### SOURCE EXCERPT
=====
Friday, May 04, 2007

nadej sadig al-ali's book on iraqi women


Soraya, an Iraqi woman in her seventies, recalls the exciting days of political and cultural blossoming in Iraq in the 1950s and early 1960s when she was involved in mostly clandestine political activism but also revelled in the cultural and intellectual life of Baghdad. “I used to meet my boyfriend in Cafe Swiss,” she recalls. “There were always lots of intellectuals, painters and poets hanging around, drinking coffee and discussing things. Both men and women. Everybody used to know everybody. We would talk a lot about literature, art and music.”

Sumaya is the widow of an Islamist political activist in the Al-Dawa party and in the 1980s she was arrested and tortured a few days after her husband was killed by security forces in Baghdad University. She says his body was dissolved in a chemical solution in front of his colleagues, who were forced to watch. As a result of her torture, “I had to have my shoulder blades replaced. They beat me, and hung me by the hair. They hit me with a cable that had iron inside...I was a student of Amina Sadr, also known as Huda Bint Sadr. I am the only one of her students who survived.”

Hana, a Baghdad University professor, complains of how life has changed since the 2003 invasion and occupation. “I want my country back. Why do I have to pay the price for their bad government? Since the occupation, I do not feel safe to go to university. The university is no longer the place I used to know. I cannot socialize. I cannot visit my friends. I cannot even read when I want, because there is no electricity.”

Soraya, Sumaya and Hana are just three of the many Iraqi women whose memories of Iraq’s history over the past 60 years are included in the important and stimulating new book by Nadje Sadig Al-Ali , “Iraqi Women: Untold Stories from 1948 to the Present”. The 292-page book is published by Zed Books of London and New York.
=====
### CHALLENGE 1
Answer these questions using the blog post:
(a) Where did Soraya meet her boyfriend?
(b) What is Hana's profession?
(c) How many pages does the book have?
The listing that follows is unrelated to the blog post.

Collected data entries
=====
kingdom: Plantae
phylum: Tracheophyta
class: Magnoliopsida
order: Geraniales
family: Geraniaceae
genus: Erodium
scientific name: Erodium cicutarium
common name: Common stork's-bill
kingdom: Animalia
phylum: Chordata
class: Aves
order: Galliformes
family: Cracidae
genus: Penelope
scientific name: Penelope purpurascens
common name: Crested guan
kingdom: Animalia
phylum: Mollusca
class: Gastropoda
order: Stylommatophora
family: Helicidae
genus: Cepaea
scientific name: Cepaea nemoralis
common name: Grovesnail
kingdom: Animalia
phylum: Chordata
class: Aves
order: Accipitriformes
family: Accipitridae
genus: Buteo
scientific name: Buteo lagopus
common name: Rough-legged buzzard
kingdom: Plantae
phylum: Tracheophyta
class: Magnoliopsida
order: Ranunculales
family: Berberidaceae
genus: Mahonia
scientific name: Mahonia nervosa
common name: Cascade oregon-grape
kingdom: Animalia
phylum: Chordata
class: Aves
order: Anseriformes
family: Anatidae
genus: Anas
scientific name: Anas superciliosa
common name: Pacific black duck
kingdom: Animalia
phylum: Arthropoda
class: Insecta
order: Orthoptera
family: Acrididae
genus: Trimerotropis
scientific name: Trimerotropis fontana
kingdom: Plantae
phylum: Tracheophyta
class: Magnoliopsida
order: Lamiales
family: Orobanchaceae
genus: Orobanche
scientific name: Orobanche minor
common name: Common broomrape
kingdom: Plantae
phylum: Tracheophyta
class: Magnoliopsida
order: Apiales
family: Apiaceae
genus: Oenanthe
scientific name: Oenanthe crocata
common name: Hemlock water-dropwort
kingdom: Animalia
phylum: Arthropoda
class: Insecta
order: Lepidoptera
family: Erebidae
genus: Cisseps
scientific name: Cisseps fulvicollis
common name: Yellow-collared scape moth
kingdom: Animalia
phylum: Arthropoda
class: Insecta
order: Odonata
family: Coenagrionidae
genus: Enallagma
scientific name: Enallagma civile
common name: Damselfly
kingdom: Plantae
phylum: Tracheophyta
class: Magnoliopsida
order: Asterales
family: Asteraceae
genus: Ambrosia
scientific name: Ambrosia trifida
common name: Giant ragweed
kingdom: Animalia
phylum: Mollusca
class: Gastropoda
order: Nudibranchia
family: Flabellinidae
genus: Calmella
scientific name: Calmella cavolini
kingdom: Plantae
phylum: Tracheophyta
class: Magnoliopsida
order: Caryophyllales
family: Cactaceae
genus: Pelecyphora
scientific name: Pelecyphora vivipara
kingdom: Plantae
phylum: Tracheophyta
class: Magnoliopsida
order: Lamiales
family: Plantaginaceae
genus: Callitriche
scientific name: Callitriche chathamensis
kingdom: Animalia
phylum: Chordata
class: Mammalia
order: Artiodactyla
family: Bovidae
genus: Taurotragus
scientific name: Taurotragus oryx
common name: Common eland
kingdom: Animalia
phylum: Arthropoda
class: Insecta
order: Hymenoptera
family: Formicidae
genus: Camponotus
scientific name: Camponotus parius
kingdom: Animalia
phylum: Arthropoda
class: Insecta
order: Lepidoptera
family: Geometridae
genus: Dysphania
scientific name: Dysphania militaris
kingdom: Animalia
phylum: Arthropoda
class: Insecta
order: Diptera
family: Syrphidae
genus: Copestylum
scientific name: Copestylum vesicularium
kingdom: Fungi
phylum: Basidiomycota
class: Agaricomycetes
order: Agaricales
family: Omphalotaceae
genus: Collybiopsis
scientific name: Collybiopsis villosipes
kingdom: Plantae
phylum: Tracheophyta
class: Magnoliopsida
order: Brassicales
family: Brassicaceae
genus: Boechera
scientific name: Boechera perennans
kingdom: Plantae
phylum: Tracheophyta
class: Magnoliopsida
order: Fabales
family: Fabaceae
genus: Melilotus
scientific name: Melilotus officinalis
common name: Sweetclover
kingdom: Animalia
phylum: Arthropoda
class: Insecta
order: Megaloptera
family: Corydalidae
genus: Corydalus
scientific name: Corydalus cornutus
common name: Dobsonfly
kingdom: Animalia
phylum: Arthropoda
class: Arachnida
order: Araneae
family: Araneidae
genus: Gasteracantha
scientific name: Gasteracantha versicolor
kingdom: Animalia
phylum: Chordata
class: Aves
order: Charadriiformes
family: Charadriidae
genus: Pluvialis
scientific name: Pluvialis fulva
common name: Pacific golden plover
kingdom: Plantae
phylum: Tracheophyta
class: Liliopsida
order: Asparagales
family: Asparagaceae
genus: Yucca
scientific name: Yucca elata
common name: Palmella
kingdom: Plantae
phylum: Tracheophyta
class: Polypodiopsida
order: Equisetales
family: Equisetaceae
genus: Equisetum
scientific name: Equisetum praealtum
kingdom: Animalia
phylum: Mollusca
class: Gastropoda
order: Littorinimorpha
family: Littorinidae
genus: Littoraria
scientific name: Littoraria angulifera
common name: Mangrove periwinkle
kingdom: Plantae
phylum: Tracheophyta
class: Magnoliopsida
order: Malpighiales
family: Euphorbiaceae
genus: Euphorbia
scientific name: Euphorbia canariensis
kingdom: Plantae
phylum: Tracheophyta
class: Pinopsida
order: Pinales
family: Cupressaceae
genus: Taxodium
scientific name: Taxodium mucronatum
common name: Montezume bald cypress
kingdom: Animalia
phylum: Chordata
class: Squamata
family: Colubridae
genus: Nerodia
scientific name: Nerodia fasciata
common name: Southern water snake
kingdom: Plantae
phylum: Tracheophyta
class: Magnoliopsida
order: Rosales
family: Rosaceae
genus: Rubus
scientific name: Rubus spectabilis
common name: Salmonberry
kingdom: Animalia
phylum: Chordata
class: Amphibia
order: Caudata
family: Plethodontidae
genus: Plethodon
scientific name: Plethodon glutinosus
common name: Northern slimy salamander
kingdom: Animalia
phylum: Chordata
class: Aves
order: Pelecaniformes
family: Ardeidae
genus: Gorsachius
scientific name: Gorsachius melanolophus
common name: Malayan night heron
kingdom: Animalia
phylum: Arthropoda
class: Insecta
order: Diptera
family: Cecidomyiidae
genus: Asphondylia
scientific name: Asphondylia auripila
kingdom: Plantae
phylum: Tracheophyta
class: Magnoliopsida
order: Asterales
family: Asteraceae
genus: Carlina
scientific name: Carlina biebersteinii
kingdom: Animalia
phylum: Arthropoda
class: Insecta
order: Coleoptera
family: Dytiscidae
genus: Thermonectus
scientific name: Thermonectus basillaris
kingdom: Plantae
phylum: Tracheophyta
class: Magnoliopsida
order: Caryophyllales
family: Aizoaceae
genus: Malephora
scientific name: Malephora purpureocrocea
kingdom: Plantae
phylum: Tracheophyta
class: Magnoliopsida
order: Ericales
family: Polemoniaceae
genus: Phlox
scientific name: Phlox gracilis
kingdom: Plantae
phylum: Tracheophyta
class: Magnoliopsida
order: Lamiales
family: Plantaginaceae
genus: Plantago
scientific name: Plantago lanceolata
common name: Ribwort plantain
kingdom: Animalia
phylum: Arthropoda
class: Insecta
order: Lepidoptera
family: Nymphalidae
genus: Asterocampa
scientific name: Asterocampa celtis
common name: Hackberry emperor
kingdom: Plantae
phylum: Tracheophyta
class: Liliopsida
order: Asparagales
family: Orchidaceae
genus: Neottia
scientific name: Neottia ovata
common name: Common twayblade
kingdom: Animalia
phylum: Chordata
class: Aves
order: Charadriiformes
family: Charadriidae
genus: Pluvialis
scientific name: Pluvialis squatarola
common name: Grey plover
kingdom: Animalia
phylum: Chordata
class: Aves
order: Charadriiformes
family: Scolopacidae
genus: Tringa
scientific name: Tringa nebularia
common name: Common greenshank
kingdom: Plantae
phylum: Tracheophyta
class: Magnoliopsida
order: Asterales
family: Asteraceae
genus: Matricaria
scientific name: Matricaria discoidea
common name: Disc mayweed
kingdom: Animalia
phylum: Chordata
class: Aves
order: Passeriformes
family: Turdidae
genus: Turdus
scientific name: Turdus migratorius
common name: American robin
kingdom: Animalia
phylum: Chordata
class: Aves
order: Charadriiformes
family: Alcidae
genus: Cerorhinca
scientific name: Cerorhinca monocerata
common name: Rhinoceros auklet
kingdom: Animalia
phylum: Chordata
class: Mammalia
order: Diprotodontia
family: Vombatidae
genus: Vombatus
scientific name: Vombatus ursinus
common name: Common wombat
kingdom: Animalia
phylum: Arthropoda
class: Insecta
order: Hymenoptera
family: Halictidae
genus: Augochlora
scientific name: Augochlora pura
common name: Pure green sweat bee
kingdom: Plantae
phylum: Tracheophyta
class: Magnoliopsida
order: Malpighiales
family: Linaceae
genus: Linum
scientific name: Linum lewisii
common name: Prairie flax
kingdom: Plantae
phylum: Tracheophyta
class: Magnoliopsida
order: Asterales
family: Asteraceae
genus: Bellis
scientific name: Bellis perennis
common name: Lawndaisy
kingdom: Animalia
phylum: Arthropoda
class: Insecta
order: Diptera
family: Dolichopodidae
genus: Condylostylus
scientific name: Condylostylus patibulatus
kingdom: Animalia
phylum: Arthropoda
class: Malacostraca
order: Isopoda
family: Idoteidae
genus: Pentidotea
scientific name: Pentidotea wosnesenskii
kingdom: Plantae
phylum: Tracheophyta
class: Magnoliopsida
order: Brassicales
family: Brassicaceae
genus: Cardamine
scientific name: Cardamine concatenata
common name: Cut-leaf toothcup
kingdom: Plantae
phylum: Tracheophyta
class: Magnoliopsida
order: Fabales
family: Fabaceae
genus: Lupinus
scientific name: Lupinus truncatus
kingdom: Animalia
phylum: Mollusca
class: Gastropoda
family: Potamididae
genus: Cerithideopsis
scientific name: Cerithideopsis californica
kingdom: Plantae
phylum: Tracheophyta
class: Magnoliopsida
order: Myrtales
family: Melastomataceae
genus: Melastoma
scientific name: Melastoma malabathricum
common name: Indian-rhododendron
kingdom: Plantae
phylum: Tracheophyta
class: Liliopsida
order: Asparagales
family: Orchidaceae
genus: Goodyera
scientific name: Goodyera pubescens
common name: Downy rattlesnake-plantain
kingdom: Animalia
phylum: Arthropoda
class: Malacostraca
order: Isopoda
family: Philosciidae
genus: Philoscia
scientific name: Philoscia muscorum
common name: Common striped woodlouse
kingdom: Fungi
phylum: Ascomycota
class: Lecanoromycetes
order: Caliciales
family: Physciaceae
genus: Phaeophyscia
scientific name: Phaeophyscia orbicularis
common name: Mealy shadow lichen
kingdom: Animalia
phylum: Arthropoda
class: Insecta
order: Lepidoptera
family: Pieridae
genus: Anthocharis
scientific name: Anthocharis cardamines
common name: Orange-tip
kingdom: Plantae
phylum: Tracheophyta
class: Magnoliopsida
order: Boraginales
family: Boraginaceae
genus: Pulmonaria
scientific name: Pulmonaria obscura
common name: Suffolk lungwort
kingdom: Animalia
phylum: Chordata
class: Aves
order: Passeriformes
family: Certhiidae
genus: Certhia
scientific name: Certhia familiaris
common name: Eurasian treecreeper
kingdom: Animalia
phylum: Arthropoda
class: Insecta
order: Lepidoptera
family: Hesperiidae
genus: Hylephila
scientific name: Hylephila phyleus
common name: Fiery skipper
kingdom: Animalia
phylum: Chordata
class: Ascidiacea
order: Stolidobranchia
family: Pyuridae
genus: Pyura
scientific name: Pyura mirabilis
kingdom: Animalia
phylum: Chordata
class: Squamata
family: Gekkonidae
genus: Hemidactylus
=====
### CHALLENGE 2
Quote the part of the listing that opens with the line containing "scientific name: Gasteracantha versicolor" and closes with the line containing "family: Equisetaceae".

### WRITTEN REPLY 1
(a) Cafe Swiss
(b) She is a Baghdad University professor.
(c) 292 pages

### WRITTEN REPLY 2
scientific name: Gasteracantha versicolor
kingdom: Animalia
phylum: Chordata
class: Aves
order: Charadriiformes
family: Charadriidae
genus: Pluvialis
scientific name: Pluvialis fulva
common name: Pacific golden plover
kingdom: Plantae
phylum: Tracheophyta
class: Liliopsida
order: Asparagales
family: Asparagaceae
genus: Yucca
scientific name: Yucca elata
common name: Palmella
kingdom: Plantae
phylum: Tracheophyta
class: Polypodiopsida
order: Equisetales
family: Equisetaceae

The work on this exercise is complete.